Collected data:
----

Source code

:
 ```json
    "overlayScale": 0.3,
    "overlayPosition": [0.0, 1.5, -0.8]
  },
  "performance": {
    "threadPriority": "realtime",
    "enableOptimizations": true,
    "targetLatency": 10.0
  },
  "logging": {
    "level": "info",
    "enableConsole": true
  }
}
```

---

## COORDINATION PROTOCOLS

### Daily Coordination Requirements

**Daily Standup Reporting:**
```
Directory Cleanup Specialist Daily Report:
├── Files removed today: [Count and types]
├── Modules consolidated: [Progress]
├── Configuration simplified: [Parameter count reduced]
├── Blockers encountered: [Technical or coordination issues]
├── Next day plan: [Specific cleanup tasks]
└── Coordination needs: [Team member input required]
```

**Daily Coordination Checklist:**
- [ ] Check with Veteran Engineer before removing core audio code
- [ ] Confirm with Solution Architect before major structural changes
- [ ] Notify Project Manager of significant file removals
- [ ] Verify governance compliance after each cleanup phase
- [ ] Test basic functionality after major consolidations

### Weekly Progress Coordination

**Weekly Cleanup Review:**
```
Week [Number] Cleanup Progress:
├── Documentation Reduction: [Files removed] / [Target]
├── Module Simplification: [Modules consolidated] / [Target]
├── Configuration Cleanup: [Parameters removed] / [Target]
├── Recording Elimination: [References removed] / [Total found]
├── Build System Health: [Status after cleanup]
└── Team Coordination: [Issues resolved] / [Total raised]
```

----

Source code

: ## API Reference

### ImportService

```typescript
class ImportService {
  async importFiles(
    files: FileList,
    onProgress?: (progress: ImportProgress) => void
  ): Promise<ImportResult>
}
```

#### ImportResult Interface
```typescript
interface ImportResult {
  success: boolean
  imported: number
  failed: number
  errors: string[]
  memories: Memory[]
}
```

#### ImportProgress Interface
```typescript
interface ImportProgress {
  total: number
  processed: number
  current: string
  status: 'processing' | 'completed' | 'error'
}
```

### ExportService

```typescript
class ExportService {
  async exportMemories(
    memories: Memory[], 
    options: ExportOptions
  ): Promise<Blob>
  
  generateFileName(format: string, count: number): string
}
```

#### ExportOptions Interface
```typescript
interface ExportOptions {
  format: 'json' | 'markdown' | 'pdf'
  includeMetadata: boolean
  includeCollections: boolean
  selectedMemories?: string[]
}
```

----

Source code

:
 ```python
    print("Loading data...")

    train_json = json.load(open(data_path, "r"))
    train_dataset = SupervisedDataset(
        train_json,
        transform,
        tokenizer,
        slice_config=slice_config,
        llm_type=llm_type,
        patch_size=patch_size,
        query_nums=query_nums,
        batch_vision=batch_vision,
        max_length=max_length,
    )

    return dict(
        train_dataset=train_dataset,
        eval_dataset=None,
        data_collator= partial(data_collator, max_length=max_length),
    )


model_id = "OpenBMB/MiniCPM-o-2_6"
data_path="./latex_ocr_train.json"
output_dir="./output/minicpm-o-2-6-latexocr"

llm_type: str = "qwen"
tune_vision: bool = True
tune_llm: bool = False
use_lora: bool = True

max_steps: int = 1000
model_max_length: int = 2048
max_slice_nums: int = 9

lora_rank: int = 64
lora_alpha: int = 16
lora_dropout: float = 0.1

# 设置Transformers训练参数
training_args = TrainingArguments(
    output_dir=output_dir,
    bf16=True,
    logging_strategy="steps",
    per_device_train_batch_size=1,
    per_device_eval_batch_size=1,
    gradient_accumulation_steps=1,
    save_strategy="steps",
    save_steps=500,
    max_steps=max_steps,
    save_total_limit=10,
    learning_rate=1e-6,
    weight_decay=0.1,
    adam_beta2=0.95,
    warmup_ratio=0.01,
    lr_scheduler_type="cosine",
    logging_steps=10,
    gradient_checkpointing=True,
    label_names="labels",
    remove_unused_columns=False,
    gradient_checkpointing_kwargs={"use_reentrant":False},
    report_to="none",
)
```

----

Reading through the preceding records, tally each line that holds the word "string" and give the tally by itself.

» Finished task
4